_Work instructions_: Extract the full set of records that follows, word for word.

** Input follows **

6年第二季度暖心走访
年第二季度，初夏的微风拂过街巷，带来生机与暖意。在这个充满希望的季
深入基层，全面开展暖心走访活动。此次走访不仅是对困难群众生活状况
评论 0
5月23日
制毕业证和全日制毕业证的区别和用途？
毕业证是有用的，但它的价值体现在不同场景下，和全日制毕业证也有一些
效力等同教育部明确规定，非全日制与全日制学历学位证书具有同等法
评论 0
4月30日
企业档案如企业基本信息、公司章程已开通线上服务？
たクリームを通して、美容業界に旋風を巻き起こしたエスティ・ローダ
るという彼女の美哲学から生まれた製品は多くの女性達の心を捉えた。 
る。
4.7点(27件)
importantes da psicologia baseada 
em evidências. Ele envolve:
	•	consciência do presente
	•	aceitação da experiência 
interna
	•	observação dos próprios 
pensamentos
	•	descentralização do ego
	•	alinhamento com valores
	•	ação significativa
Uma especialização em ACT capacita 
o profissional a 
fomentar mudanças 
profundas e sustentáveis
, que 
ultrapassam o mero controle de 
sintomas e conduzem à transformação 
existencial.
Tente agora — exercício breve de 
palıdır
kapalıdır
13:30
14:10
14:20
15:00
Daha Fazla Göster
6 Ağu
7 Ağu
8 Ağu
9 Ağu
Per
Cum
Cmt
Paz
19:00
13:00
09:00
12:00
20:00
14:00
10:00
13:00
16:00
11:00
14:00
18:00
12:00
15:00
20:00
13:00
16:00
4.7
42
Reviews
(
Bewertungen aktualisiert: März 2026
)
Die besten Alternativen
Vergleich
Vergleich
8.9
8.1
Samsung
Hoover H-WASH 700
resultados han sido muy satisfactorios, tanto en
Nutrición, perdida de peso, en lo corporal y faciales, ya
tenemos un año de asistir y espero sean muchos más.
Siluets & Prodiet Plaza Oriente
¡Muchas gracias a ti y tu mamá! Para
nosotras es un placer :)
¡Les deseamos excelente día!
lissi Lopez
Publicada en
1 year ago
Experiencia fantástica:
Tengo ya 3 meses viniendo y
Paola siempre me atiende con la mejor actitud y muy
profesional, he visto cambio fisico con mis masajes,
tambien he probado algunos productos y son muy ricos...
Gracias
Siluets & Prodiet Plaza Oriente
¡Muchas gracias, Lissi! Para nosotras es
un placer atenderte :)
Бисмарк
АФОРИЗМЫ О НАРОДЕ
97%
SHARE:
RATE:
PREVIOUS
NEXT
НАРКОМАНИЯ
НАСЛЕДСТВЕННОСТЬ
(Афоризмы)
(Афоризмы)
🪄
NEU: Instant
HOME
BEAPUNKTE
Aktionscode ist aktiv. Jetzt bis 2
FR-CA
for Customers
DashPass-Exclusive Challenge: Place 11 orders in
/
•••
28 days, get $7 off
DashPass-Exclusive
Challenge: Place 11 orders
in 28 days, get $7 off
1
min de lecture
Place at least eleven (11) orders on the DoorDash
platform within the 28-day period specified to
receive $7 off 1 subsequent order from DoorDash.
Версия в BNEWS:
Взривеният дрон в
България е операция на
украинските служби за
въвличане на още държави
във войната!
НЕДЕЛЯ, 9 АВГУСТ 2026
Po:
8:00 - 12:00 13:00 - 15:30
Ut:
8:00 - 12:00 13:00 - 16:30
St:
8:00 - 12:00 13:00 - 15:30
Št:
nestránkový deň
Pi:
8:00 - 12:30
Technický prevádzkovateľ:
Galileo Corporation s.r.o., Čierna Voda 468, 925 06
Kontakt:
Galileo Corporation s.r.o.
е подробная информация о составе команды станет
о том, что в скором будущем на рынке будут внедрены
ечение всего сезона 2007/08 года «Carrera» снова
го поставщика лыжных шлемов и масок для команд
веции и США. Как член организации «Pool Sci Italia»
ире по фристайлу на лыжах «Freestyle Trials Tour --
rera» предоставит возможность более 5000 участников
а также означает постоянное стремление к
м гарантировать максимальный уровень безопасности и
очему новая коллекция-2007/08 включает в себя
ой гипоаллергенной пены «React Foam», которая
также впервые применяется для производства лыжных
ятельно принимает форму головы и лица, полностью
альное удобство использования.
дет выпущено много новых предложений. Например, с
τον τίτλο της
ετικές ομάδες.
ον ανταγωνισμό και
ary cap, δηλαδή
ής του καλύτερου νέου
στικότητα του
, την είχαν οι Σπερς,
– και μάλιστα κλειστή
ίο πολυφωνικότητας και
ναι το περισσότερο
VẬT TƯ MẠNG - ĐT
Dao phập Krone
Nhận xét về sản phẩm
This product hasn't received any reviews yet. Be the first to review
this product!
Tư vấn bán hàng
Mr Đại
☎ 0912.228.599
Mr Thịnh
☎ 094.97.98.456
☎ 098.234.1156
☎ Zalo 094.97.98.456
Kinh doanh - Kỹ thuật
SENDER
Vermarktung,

** End of Input **

_Answer section_:
6年第二季度暖心走访
年第二季度，初夏的微风拂过街巷，带来生机与暖意。在这个充满希望的季
深入基层，全面开展暖心走访活动。此次走访不仅是对困难群众生活状况
评论 0
5月23日
制毕业证和全日制毕业证的区别和用途？
毕业证是有用的，但它的价值体现在不同场景下，和全日制毕业证也有一些
效力等同教育部明确规定，非全日制与全日制学历学位证书具有同等法
评论 0
4月30日
企业档案如企业基本信息、公司章程已开通线上服务？
たクリームを通して、美容業界に旋風を巻き起こしたエスティ・ローダ
るという彼女の美哲学から生まれた製品は多くの女性達の心を捉えた。 
る。
4.7点(27件)
importantes da psicologia baseada 
em evidências. Ele envolve:
	•	consciência do presente
	•	aceitação da experiência 
interna
	•	observação dos próprios 
pensamentos
	•	descentralização do ego
	•	alinhamento com valores
	•	ação significativa
Uma especialização em ACT capacita 
o profissional a 
fomentar mudanças 
profundas e sustentáveis
, que 
ultrapassam o mero controle de 
sintomas e conduzem à transformação 
existencial.
Tente agora — exercício breve de 
palıdır
kapalıdır
13:30
14:10
14:20
15:00
Daha Fazla Göster
6 Ağu
7 Ağu
8 Ağu
9 Ağu
Per
Cum
Cmt
Paz
19:00
13:00
09:00
12:00
20:00
14:00
10:00
13:00
16:00
11:00
14:00
18:00
12:00
15:00
20:00
13:00
16:00
4.7
42
Reviews
(
Bewertungen aktualisiert: März 2026
)
Die besten Alternativen
Vergleich
Vergleich
8.9
8.1
Samsung
Hoover H-WASH 700
resultados han sido muy satisfactorios, tanto en
Nutrición, perdida de peso, en lo corporal y faciales, ya
tenemos un año de asistir y espero sean muchos más.
Siluets & Prodiet Plaza Oriente
¡Muchas gracias a ti y tu mamá! Para
nosotras es un placer :)
¡Les deseamos excelente día!
lissi Lopez
Publicada en
1 year ago
Experiencia fantástica:
Tengo ya 3 meses viniendo y
Paola siempre me atiende con la mejor actitud y muy
profesional, he visto cambio fisico con mis masajes,
tambien he probado algunos productos y son muy ricos...
Gracias
Siluets & Prodiet Plaza Oriente
¡Muchas gracias, Lissi! Para nosotras es
un placer atenderte :)
Бисмарк
АФОРИЗМЫ О НАРОДЕ
97%
SHARE:
RATE:
PREVIOUS
NEXT
НАРКОМАНИЯ
НАСЛЕДСТВЕННОСТЬ
(Афоризмы)
(Афоризмы)
🪄
NEU: Instant
HOME
BEAPUNKTE
Aktionscode ist aktiv. Jetzt bis 2
FR-CA
for Customers
DashPass-Exclusive Challenge: Place 11 orders in
/
•••
28 days, get $7 off
DashPass-Exclusive
Challenge: Place 11 orders
in 28 days, get $7 off
1
min de lecture
Place at least eleven (11) orders on the DoorDash
platform within the 28-day period specified to
receive $7 off 1 subsequent order from DoorDash.
Версия в BNEWS:
Взривеният дрон в
България е операция на
украинските служби за
въвличане на още държави
във войната!
НЕДЕЛЯ, 9 АВГУСТ 2026
Po:
8:00 - 12:00 13:00 - 15:30
Ut:
8:00 - 12:00 13:00 - 16:30
St:
8:00 - 12:00 13:00 - 15:30
Št:
nestránkový deň
Pi:
8:00 - 12:30
Technický prevádzkovateľ:
Galileo Corporation s.r.o., Čierna Voda 468, 925 06
Kontakt:
Galileo Corporation s.r.o.
е подробная информация о составе команды станет
о том, что в скором будущем на рынке будут внедрены
ечение всего сезона 2007/08 года «Carrera» снова
го поставщика лыжных шлемов и масок для команд
веции и США. Как член организации «Pool Sci Italia»
ире по фристайлу на лыжах «Freestyle Trials Tour --
rera» предоставит возможность более 5000 участников
а также означает постоянное стремление к
м гарантировать максимальный уровень безопасности и
очему новая коллекция-2007/08 включает в себя
ой гипоаллергенной пены «React Foam», которая
также впервые применяется для производства лыжных
ятельно принимает форму головы и лица, полностью
альное удобство использования.
дет выпущено много новых предложений. Например, с
τον τίτλο της
ετικές ομάδες.
ον ανταγωνισμό και
ary cap, δηλαδή
ής του καλύτερου νέου
στικότητα του
, την είχαν οι Σπερς,
– και μάλιστα κλειστή
ίο πολυφωνικότητας και
ναι το περισσότερο
VẬT TƯ MẠNG - ĐT
Dao phập Krone
Nhận xét về sản phẩm
This product hasn't received any reviews yet. Be the first to review
this product!
Tư vấn bán hàng
Mr Đại
☎ 0912.228.599
Mr Thịnh
☎ 094.97.98.456
☎ 098.234.1156
☎ Zalo 094.97.98.456
Kinh doanh - Kỹ thuật
SENDER
Vermarktung,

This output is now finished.